La déclaration du Royaume-Uni et de l’Australie était accompagnée d’une «déclaration trilatérale AUKUS» qui «réaffirmait» un plan de production conjointe de sous-marins d’attaque à longue portée et à propulsion nucléaire destinés à être utilisés contre la Chine.

Le fait que Cameron fasse désormais partie d’un gouvernement sur le point de déclarer que la Chine est une menace illustre les tensions croissantes entre les grandes puissances. Malgré la diminution de son rôle sur la scène mondiale depuis la perte de l’empire, la Grande-Bretagne reste une puissance nucléaire qui soutient toutes les actions de l’impérialisme américain dans la guerre de l’OTAN contre la Russie et le génocide d’Israël à Gaza.

Il y a moins de dix ans, Cameron, en tant que Premier ministre, avait déroulé le tapis rouge pour le président Xi lors de sa visite d’État en Grande-Bretagne, en 2015, où il a été accueilli par la reine. C’était après que la Grande-Bretagne soit devenue membre fondateur de la Banque asiatique d’investissement dans les infrastructures dans l’espoir de se positionner comme un acteur clé pour l’accès de la Chine aux marchés européens.

Le conflit croissant entre les États-Unis et la Chine pour le contrôle des marchés mondiaux et du commerce a détruit cette stratégie, et le départ de la Grande-Bretagne de l’Union européenne en 2016, mené par les sections les plus à droite du Parti conservateur, a nécessité un soutien encore plus servile à l’impérialisme américain.

En 2021, le ministère britannique de la Défense a publié son Examen intégré de la politique étrangère et de défense, ainsi qu’un autre document stratégique intitulé «Defence in a Competitive Age» (La défense à l’ère de la concurrence), qui visaient directement la Russie et la Chine.

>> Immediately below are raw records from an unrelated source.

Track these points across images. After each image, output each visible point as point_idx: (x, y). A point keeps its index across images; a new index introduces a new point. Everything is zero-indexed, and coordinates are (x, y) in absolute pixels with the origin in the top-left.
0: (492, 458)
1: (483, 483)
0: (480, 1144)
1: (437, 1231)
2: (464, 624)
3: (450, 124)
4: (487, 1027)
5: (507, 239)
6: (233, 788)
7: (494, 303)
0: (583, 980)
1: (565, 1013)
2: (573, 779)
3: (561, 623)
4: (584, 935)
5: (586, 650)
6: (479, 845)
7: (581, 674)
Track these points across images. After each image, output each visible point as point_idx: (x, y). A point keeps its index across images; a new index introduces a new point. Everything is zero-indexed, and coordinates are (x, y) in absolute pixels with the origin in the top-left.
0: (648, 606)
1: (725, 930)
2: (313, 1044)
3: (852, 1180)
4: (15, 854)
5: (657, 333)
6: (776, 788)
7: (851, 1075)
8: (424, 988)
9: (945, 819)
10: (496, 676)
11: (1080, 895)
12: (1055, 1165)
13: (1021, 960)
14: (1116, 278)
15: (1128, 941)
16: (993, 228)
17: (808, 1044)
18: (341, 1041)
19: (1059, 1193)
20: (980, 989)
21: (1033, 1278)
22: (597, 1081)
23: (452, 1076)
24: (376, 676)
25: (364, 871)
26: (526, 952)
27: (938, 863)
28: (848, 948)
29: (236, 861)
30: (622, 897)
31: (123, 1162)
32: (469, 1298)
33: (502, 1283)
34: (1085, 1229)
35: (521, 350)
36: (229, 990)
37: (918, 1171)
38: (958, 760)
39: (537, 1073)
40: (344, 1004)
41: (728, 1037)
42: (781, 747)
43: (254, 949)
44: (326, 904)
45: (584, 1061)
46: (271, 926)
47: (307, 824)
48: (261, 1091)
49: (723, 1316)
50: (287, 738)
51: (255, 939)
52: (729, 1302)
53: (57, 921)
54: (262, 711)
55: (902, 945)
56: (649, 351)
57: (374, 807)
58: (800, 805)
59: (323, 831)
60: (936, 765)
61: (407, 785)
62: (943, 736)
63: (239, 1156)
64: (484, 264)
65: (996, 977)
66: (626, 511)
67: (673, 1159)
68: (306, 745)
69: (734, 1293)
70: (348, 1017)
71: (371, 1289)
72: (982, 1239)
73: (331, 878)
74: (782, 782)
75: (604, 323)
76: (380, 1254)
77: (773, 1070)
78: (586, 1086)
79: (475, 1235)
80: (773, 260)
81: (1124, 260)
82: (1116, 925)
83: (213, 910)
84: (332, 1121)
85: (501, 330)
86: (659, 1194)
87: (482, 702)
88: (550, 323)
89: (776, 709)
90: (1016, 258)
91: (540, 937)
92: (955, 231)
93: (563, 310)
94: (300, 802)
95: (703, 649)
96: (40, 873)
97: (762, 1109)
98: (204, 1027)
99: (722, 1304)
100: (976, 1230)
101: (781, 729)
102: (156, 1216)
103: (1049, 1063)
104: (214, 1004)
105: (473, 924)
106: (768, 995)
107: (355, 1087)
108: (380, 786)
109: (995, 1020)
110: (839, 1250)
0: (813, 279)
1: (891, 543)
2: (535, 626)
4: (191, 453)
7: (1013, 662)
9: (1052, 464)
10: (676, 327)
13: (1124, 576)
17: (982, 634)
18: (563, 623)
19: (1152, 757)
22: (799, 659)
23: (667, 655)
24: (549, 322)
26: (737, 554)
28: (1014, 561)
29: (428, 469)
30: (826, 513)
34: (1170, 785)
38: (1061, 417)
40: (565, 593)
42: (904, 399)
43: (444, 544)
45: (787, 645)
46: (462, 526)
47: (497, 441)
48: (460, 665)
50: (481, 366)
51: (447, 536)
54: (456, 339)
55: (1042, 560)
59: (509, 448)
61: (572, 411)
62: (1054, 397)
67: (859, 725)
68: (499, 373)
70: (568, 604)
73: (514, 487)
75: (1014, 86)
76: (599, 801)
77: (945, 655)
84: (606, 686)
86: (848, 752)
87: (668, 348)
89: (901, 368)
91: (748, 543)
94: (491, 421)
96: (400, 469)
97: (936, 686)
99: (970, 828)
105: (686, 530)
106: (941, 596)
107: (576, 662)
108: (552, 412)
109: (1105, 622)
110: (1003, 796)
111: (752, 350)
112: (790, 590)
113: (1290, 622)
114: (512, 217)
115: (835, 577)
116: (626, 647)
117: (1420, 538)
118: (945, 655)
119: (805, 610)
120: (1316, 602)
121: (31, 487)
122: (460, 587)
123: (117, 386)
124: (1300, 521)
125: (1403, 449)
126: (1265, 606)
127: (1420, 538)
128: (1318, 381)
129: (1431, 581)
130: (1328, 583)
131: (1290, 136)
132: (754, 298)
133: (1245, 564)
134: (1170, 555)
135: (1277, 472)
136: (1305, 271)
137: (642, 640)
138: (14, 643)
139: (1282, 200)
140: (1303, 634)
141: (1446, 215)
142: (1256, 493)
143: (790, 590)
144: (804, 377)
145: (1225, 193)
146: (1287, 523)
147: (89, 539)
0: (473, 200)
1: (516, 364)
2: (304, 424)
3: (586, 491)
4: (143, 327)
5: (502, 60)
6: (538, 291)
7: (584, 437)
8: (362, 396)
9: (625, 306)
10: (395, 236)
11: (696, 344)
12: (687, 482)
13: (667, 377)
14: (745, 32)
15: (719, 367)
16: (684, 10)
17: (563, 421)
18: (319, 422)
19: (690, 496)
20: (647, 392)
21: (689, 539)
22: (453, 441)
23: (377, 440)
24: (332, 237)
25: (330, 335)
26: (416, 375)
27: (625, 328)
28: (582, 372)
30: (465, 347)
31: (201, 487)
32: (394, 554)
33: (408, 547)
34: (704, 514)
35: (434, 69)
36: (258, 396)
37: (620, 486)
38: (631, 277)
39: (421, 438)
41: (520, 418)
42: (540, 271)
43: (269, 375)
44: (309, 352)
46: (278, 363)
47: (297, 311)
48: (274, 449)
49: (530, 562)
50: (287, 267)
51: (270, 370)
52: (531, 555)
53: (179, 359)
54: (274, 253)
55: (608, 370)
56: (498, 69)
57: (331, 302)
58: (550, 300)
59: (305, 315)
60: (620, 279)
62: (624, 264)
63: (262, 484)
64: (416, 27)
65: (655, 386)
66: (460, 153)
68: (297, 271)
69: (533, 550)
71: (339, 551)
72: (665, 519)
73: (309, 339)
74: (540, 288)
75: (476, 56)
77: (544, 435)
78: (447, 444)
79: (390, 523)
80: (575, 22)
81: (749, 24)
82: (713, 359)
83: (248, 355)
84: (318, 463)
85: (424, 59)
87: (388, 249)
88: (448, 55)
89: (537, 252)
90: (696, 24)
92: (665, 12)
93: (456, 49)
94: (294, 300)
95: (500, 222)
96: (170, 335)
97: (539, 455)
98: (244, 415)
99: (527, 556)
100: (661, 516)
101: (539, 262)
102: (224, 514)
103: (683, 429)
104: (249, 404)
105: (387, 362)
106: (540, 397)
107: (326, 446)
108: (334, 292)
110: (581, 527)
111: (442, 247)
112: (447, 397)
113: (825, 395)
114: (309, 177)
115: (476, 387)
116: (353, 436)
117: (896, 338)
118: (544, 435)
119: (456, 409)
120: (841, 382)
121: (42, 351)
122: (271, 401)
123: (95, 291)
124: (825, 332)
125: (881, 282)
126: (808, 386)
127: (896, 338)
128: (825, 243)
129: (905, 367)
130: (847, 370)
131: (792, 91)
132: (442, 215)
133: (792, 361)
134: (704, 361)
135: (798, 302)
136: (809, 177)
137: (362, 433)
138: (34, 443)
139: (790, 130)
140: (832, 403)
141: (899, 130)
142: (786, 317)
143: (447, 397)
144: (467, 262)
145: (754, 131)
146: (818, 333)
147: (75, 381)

Cette publication fut suivie d’une provocation majeure contre Pékin en mer de Chine méridionale en septembre 2021, lorsque le HMS Richmond, une frégate de guerre de type 23 déployée avec un groupe d’intervention de porte-avions, a traversé le détroit de Taïwan – la première fois qu’une frégate britannique le faisait depuis plus d’une décennie.

Les allégations que la Chine espionne le Royaume-Uni et ses représentants élus – en particulier ceux qui sont connus pour leur hostilité à l’égard de Pékin – sont le comble de l’hypocrisie. Toutes les grandes puissances espionnent leurs rivaux. La Grande-Bretagne dispose de l’une des agences de renseignement les plus complètes au monde, des dizaines de millions de personnes dans le pays étant régulièrement surveillées électroniquement par le GCHQ, comme l’ont prouvé les révélations d’Edward Snowden.

Les allégations d’espionnage ne sont que la dernière manifestation de l’offensive anti-Pékin de Londres. Il y a seulement quelques mois, l’essentiel de l’attaque portait encore sur l’utilisation de la minorité musulmane ouïghoure de la province chinoise du Xinjiang comme main-d’œuvre esclave dans la construction automobile.